» TEXTE FOURNI

Je suis allée présenter les résultats des enquêtes éthique et TAL (on en parlait ici, l’article complet est ici) à une conférence bien connue du domaine, LREC (Language Resources and Evaluation Conference), en Slovénie.
J’avais en outre un papier accepté dans un atelier périphérique à la conférence centré sur l’éthique, ETHI-CA², qui a eu lieu le mardi précédent la conférence principale. L’ordre de succession de ces deux événements a son importance.
L’atelier était très intéressant, non seulement dans la variété des contenus présentés mais également du fait de la riche discussion qui a suivi. Les questions posées par le public de chercheurs étaient constructives et l’ambiance détendue. Nous nous sommes rencontrés, avons échangé des idées, des suggestions. Je suis sortie revigorée, pleine de beaux projets, des jolis petits poneys roses pleins les yeux.
La conférence principale, LREC, est immense, avec trois ou quatre sessions en parallèle, des posters dans tous les coins et plusieurs centaines de participants. La salle qui était dévolue à notre session était très grande et devait contenir plus d’une cinquantaine de personnes lors de ma présentation. L’ambiance n’était pas hostile, mais pas particulièrement intéressée non plus : la session n’était pas spécifiquement dédiée à l’éthique, mais plutôt à des thématiques générales (Language Resource Policies).
J’avais beaucoup préparé ma présentation (trop ?), voulant donner le plus de résultats dans les 15 minutes octroyées. Au final, je n’ai pas été formidable, et j’ai fini en avance. J’étais contente d’avoir plus de temps pour les questions. J’avais encore les petits poneys roses de l’atelier ETHICA² plein la tête.

» CONSIGNE
Résumez en deux phrases le texte sur la conférence LREC.

» DONNÉES BRUTES
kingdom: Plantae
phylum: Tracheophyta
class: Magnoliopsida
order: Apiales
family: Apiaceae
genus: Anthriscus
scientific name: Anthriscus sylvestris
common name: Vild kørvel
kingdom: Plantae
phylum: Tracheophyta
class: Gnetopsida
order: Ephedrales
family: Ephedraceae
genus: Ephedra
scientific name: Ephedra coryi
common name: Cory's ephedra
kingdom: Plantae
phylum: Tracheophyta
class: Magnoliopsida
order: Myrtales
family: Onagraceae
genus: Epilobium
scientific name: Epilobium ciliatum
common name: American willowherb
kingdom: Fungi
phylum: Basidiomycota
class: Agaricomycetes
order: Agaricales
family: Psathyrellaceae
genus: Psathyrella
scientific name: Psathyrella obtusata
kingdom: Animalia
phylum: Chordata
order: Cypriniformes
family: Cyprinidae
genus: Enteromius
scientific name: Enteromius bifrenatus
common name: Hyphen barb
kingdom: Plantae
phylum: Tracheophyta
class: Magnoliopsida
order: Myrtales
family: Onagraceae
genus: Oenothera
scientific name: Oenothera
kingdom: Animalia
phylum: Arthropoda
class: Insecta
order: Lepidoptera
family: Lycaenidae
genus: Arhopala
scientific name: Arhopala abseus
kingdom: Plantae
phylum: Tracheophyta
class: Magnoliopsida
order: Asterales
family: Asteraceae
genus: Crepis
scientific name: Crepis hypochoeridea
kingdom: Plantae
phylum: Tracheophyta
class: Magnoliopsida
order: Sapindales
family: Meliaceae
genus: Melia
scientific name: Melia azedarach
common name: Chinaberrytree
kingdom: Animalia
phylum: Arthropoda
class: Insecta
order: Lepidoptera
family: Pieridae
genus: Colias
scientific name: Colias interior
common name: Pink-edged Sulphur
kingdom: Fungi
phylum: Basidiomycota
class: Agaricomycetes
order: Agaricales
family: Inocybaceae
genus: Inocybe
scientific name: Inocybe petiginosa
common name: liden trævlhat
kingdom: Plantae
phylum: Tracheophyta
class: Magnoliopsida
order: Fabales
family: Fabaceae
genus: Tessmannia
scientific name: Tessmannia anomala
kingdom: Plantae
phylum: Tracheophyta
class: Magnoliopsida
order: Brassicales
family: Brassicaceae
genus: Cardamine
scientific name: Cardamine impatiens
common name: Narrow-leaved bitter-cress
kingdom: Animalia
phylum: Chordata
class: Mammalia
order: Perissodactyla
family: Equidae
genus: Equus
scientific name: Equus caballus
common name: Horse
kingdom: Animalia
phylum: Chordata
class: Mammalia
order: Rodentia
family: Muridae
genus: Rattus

» RÉPONSE
Le texte relate la présentation des résultats des enquêtes sur l'éthique et le TAL à la conférence LREC, en Slovénie, précédée d'un atelier consacré à l'éthique, ETHI-CA², dont la variété des contenus, la riche discussion et l'ambiance détendue ont laissé une impression très positive. À LREC, conférence immense, la présentation a eu lieu devant plus d'une cinquantaine de personnes, dans une session non dédiée à l'éthique et à l'ambiance pas particulièrement intéressée ; bien que très préparée, elle n'a pas été formidable et s'est terminée en avance, ce qui a laissé plus de temps pour les questions.